|My breathing machine|
Have had a cold that turned into bronchitis. It’s happened a lot here. I’m around kids all day who are always passing something around. Plus, there’s a lot of smoke in the air from cooking and rubbish fires and I burn a mosquito coil every night.
I usually just ignore it but my lungs were getting more congested and I was pooped so I called the PC nurse. She told me to head to the outpatient unit at the hospital near me. There are two hospitals on my island. A tiny one near Asau and the “big” one, at the end of my village. Coincidence that they put the old broad near the hospital? Whatever, it means more buses so I’m happy.
I left school after interval yesterday. I figured sitting at the hospital would be a nice respite from the morning I’d had. We had two meetings going on. One for the teachers in the district, another for the school committee. I had 70+ kids for a few hours because their teachers were either in the meetings or making tea for the meetings.
To add to the mayhem, I was interrupted three times with requests to make copies for the meetings. Yes, I’ve taught the other teachers to make copies but making tea comes before teaching or copying.

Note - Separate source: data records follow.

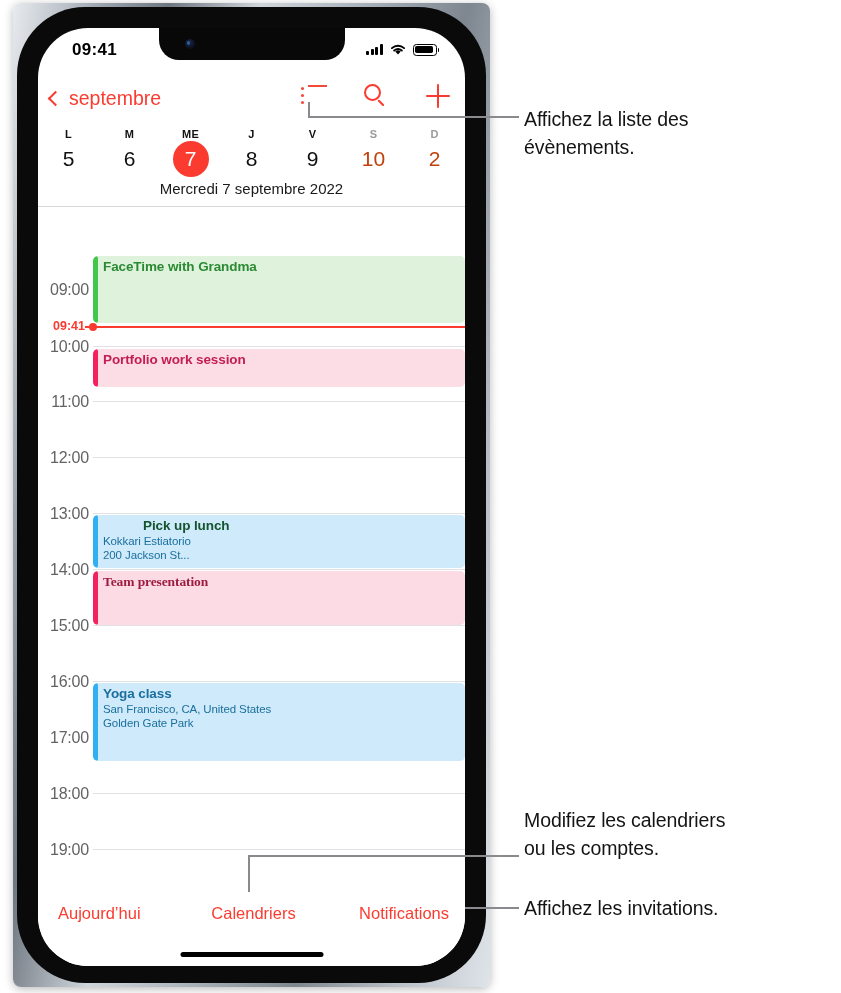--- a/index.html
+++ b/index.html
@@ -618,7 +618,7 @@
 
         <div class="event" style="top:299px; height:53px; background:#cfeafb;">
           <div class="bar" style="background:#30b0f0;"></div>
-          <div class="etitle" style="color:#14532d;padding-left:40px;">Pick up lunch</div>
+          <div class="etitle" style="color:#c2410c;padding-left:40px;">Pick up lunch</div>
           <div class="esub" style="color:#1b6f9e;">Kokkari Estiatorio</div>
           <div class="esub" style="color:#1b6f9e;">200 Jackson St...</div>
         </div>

The trip to the hospital was my second. As with the first, I could not have asked for speedier, less expensive or more polite treatment. I checked in and was taken to a doctor in about 3 minutes. The “emergency room” where I was taken is air conditioned. I was already feeling better. The doctor diagnosed me with bronchitis and a lung infection. She prescribed breathing treatments and a shot to be done immediately, followed by lots of meds to take over the next week. Sadly, they involve steroids so my aspirations to be an Olympic athlete have been dashed.
I was treated by three nurses, two men and a woman and they were pleasant and professional. Well, except for having me sit for the breathing treatment in front of a desk where the log of everyone who’s visited the ER lately was open to view. Names, diagnosis, villages, ages.
I got the treatments, the shot and the prescriptions in less than an hour. It only took that long because I had to wait 10 minutes between each breathing treatment, which involved sitting there with a mask on, breathing medication. I opted for a shot in the arm instead of the bum. Several reasons for that. One, the nurse was a man in his 50’s and I’m shy. Second, it would have been done with other staff, patients and families around. I know because a young man got his while laying on a gurney 2 feet from where I was breathing in the medicine. Biggest reason was that I was wearing a puletasi. That involves a floor length wrap around skirt that is tied around my waist, then the fabric is rolled over to form a seamless waistband and keep the thing from falling off. Over that is a knee length tunic. Unwrapping me to get my butt exposed would have been a challenge.
Total cost for the doctor, treatments and meds was $17 tala. That’s about $8 US. Less than an hour at the Emergency Room. Compare that to the United States.